EXERCISE AIM:
Nothing outside the range below should be printed. Output exactly the lines from the line with "ring mcp: (382, 302)" to the line with "pinky tip: (272, 407)", both included.

TASK INPUT:
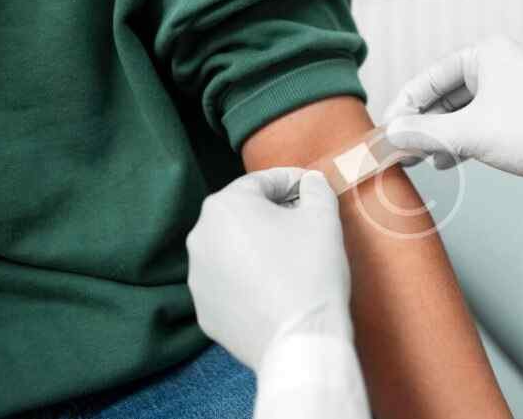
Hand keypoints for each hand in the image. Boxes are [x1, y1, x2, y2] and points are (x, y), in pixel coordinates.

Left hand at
---
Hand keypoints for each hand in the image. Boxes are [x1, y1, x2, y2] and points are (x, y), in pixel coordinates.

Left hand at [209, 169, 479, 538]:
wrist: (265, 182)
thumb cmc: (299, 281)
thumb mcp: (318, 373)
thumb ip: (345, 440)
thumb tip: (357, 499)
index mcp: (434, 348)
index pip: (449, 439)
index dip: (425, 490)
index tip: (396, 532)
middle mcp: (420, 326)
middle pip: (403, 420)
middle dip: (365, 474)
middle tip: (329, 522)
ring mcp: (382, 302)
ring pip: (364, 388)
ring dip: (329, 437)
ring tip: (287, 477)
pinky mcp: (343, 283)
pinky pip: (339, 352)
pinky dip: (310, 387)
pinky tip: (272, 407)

PROBLEM SOLUTION:
ring mcp: (382, 302)
ring pip: (364, 388)
ring dip: (329, 437)
ring tip: (287, 477)
pinky mcp: (343, 283)
pinky pip: (339, 352)
pinky dip: (310, 387)
pinky tip: (272, 407)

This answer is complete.